Op 16 januari 1992 is in Valletta (Malta) het Europees Verdrag inzake de bescherming van het archeologisch erfgoed (Verdrag van Malta) ondertekend. Het Nederlandse parlement heeft dit verdrag in 1998 goedgekeurd. Het Verdrag van Malta voorziet in bescherming van het Europees archeologisch erfgoed onder meer door de risico's op aantasting van dit erfgoed te beperken. Deze bescherming is in Nederland wettelijk verankerd in de Erfgoedwet. Op basis van deze wet zijn mogelijke (toevals)vondsten bij het verrichten van werkzaamheden in de bodem altijd beschermd. Er geldt een meldingsplicht bij het vinden van (mogelijke) waardevolle zaken. Dat melden dient terstond te gebeuren.

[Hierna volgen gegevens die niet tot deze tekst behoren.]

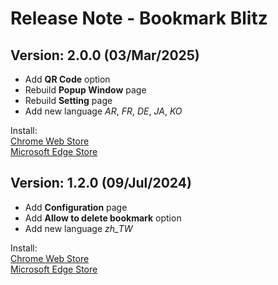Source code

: # Release Note - Bookmark Blitz

## Version: 2.0.0 (03/Mar/2025)

- Add **QR Code** option
- Rebuild **Popup Window** page
- Rebuild **Setting** page
- Add new language *AR*, *FR*, *DE*, *JA*, *KO*

Install:  
[Chrome Web Store](https://chromewebstore.google.com/detail/bookmark-blitz/clcdagfjmabhoblkfoohhignmlijcpfo?hl=en-US&utm_source=ext_sidebar)  
[Microsoft Edge Store](https://microsoftedge.microsoft.com/addons/detail/bookmark-blitz/naemcogpihadehmpigkjkifaaphkaldc)


## Version: 1.2.0 (09/Jul/2024)

- Add **Configuration** page
- Add **Allow to delete bookmark** option
- Add new language *zh_TW*

Install:  
[Chrome Web Store](https://chromewebstore.google.com/detail/bookmark-blitz/clcdagfjmabhoblkfoohhignmlijcpfo?hl=en-US&utm_source=ext_sidebar)  
[Microsoft Edge Store](https://microsoftedge.microsoft.com/addons/detail/bookmark-blitz/naemcogpihadehmpigkjkifaaphkaldc)


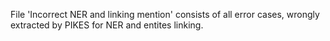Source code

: File 'Incorrect NER and linking mention' consists of all error cases, wrongly extracted by PIKES for NER and entites linking.
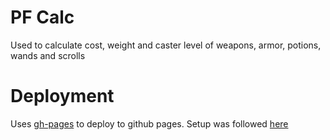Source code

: # PF Calc

Used to calculate cost, weight and caster level of weapons, armor, potions, wands and scrolls

# Deployment

Uses [gh-pages](https://www.npmjs.com/package/gh-pages) to deploy to github pages. Setup was followed [here](https://github.com/gitname/react-gh-pages)
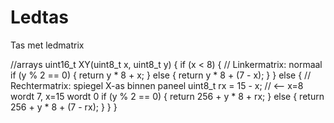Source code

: # Ledtas
Tas met ledmatrix

//arrays
uint16_t XY(uint8_t x, uint8_t y) {
  if (x < 8) {
    // Linkermatrix: normaal
    if (y % 2 == 0) {
      return y * 8 + x;
    } else {
      return y * 8 + (7 - x);
    }
  } else {
    // Rechtermatrix: spiegel X-as binnen paneel
    uint8_t rx = 15 - x; // <-- x=8 wordt 7, x=15 wordt 0
    if (y % 2 == 0) {
      return 256 + y * 8 + rx;
    } else {
      return 256 + y * 8 + (7 - rx);
    }
  }
}
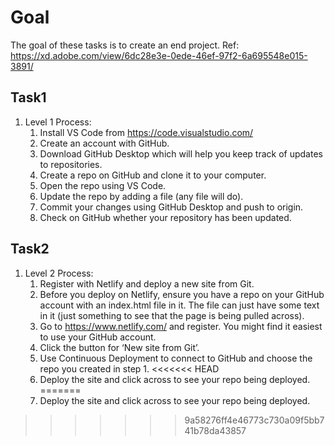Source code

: # Goal
The goal of these tasks is to create an end project. Ref: https://xd.adobe.com/view/6dc28e3e-0ede-46ef-97f2-6a695548e015-3891/

## Task1
1. Level 1 Process:
    1. Install VS Code from https://code.visualstudio.com/
    2. Create an account with GitHub.
    3. Download GitHub Desktop which will help you keep track of updates to repositories.
    4. Create a repo on GitHub and clone it to your computer.
    5. Open the repo using VS Code.
    6. Update the repo by adding a file (any file will do).
    7. Commit your changes using GitHub Desktop and push to origin.
    8. Check on GitHub whether your repository has been updated.


## Task2
1. Level 2 Process:
    1. Register with Netlify and deploy a new site from Git.
    2. Before you deploy on Netlify, ensure you have a repo on your GitHub account with an index.html file in it. The file can just have some text in it 
    (just something to see that the page is being pulled across).
    3. Go to https://www.netlify.com/ and register. You might find it easiest to use your GitHub account.
    4. Click the button for ‘New site from Git’.
    5. Use Continuous Deployment to connect to GitHub and choose the repo you created in step 1.
<<<<<<< HEAD
    6. Deploy the site and click across to see your repo being deployed.
=======
    6. Deploy the site and click across to see your repo being deployed.
>>>>>>> 9a58276ff4e46773c730a09f5bb741b78da43857
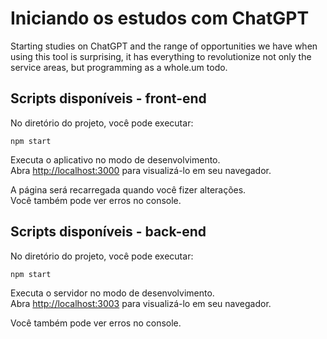 # Iniciando os estudos com ChatGPT

Starting studies on ChatGPT and the range of opportunities we have when using this tool is surprising, 
it has everything to revolutionize not only the service areas, but programming as a whole.um todo.

## Scripts disponíveis - front-end

No diretório do projeto, você pode executar:

`npm start`

Executa o aplicativo no modo de desenvolvimento.\
Abra [http://localhost:3000](http://localhost:3000) para visualizá-lo em seu navegador.

A página será recarregada quando você fizer alterações.\
Você também pode ver erros no console.


## Scripts disponíveis - back-end

No diretório do projeto, você pode executar:

`npm start`

Executa o servidor no modo de desenvolvimento.\
Abra [http://localhost:3003](http://localhost:3003) para visualizá-lo em seu navegador.

Você também pode ver erros no console.

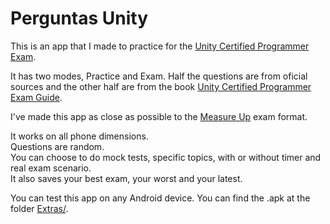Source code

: # Perguntas Unity

This is an app that I made to practice for the [Unity Certified Programmer Exam](https://unity.com/products/unity-certifications).

It has two modes, Practice and Exam.
Half the questions are from oficial sources and the other half are from the book [Unity Certified Programmer Exam Guide](https://www.packtpub.com/product/unity-certified-programmer-exam-guide/9781838828424).

I've made this app as close as possible to the [Measure Up](https://www.measureup.com) exam format.

It works on all phone dimensions.\
Questions are random.\
You can choose to do mock tests, specific topics, with or without timer and real exam scenario.\
It also saves your best exam, your worst and your latest.

You can test this app on any Android device. You can find the .apk at the folder [Extras/](https://github.com/Olbrien/unity-exam_programmer_practice/tree/main/Extras).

In het kader van een goede ruimtelijke ordening in relatie tot de Erfgoedwet kan vooronderzoek naar mogelijke waarden nodig zijn zodat, waar nodig, die waarden veilig gesteld kunnen worden en/of het initiatief aangepast kan worden.
Gemeenten stellen, ter bescherming van mogelijk voorkomende archeologische waarden, een eigen beleid op, waarbij de kans op het aantreffen van archeologische resten in de bodem is weergegeven in een archeologische verwachtingskaart. Afhankelijk van de verwachtingswaarde stelt de gemeente Borger-Odoorn voorwaarden voor het uitvoeren van archeologisch onderzoek.
Zoals te zien is in de archeologische verwachtingskaart in de volgende figuur is de locatie gelegen in een gebied dat is aangemerkt als een gebied met een middelhoge of lage verwachting (paarse kleur).
Uitsnede archeologische verwachtingskaart.
Bron: Gemeente Borger-Odoorn.
Ten aanzien van deze gebieden stelt de gemeente in haar beleid dat er een veldinspectie nodig is. Echter gaat de beoogde uitbreiding van de akkerbouwactiviteiten en uitbreiding van de zorgactiviteiten van Stichting PiTi grotendeels in de vrijkomende agrarische bebouwing gerealiseerd worden. Voor uitbreiding van de akkerbouwactiviteiten wordt wel een nieuwe bewaarloods gerealiseerd op de plek van pluimveestal 2 en 3. Gezien het feit dat op dit moment al stallen staan op deze locatie en de bodem in het verleden is geroerd tijdens de bouw van de pluimveestallen worden er geen archeologische waarden geschaad.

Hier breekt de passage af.